-- Task to carry out --
Return the lines of text from the rows below, running from the line containing "W pracy szczególnie cenię przejrzystą" through the line containing "Infrastruktura: Docker, AWS, New Relic", inclusive, reproducing them verbatim.

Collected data
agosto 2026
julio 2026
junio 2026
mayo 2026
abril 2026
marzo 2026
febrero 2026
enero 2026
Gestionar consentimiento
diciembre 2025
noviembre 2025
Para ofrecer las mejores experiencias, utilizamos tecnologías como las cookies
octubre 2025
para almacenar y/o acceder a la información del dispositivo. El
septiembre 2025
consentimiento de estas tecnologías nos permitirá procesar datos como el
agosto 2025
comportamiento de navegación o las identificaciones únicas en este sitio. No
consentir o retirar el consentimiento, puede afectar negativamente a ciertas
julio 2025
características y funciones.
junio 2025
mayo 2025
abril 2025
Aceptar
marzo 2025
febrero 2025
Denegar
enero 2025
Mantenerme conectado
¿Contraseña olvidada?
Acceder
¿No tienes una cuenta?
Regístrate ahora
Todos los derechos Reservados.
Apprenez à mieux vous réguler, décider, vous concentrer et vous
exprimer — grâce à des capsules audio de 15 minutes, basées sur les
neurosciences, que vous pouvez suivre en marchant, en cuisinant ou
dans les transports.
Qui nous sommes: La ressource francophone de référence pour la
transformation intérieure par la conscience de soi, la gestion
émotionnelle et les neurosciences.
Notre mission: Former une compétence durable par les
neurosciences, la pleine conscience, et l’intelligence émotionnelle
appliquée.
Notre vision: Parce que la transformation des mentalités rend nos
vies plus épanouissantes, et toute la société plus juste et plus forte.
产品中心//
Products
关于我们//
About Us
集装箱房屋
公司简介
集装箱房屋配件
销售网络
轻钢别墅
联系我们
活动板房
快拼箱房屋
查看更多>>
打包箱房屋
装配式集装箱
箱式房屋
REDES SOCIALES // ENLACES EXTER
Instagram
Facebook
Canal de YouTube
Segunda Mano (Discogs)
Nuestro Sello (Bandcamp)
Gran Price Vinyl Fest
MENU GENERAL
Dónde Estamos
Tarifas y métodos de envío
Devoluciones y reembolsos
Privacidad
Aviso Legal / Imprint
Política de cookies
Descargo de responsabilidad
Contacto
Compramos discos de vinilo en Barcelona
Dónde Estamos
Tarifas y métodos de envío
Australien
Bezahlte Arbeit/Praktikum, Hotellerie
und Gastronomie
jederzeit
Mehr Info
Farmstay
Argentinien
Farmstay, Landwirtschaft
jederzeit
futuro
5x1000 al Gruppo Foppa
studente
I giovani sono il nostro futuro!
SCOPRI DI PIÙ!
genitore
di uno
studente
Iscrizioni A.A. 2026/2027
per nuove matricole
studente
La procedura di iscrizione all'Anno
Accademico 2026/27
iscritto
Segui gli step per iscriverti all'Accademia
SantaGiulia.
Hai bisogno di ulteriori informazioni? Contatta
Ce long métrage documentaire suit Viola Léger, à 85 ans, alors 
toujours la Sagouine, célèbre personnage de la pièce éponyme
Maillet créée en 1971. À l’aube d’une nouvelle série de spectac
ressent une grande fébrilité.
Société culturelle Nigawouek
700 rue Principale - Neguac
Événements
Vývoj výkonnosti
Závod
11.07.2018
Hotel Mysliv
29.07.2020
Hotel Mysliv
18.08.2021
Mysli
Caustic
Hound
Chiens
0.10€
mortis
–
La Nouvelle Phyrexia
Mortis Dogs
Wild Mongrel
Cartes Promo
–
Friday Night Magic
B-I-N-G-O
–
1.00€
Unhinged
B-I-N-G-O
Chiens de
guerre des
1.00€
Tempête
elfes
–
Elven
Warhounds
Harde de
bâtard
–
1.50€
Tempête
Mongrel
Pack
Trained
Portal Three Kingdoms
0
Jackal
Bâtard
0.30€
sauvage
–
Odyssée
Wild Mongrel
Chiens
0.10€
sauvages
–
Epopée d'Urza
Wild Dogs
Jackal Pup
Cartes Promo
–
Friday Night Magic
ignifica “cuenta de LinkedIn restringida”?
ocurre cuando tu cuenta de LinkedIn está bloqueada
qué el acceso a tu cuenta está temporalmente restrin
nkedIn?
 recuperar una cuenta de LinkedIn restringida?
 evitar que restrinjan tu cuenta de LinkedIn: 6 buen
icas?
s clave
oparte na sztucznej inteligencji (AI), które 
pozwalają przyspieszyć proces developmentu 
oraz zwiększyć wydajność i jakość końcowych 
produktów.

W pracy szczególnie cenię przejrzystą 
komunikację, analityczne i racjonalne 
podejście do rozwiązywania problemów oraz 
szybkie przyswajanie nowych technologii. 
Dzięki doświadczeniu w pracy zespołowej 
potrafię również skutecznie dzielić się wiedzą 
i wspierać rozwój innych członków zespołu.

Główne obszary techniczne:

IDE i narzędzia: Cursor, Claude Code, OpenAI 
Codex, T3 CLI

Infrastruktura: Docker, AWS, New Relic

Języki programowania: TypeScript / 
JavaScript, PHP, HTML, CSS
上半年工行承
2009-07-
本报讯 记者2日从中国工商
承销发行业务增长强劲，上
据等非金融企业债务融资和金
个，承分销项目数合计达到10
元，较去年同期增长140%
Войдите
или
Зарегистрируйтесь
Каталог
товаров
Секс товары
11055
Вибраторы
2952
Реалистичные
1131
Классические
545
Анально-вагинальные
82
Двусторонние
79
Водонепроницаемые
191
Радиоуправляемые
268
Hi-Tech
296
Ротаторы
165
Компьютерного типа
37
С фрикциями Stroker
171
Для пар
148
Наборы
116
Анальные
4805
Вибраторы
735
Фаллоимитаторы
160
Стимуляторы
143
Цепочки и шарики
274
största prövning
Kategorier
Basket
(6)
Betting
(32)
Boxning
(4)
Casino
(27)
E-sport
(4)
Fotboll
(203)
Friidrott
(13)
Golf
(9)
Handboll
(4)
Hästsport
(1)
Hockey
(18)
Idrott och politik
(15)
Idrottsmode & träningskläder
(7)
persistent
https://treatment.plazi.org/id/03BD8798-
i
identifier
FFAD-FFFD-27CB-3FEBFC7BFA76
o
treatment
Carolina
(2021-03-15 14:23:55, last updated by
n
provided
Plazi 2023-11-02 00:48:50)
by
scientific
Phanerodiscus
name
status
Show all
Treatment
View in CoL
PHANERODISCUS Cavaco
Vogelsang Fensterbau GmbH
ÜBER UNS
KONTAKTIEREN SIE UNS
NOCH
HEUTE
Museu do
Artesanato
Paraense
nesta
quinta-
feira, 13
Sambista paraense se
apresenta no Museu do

-- Result for this exercise --
W pracy szczególnie cenię przejrzystą 
komunikację, analityczne i racjonalne 
podejście do rozwiązywania problemów oraz 
szybkie przyswajanie nowych technologii. 
Dzięki doświadczeniu w pracy zespołowej 
potrafię również skutecznie dzielić się wiedzą 
i wspierać rozwój innych członków zespołu.

Główne obszary techniczne:

IDE i narzędzia: Cursor, Claude Code, OpenAI 
Codex, T3 CLI

Infrastruktura: Docker, AWS, New Relic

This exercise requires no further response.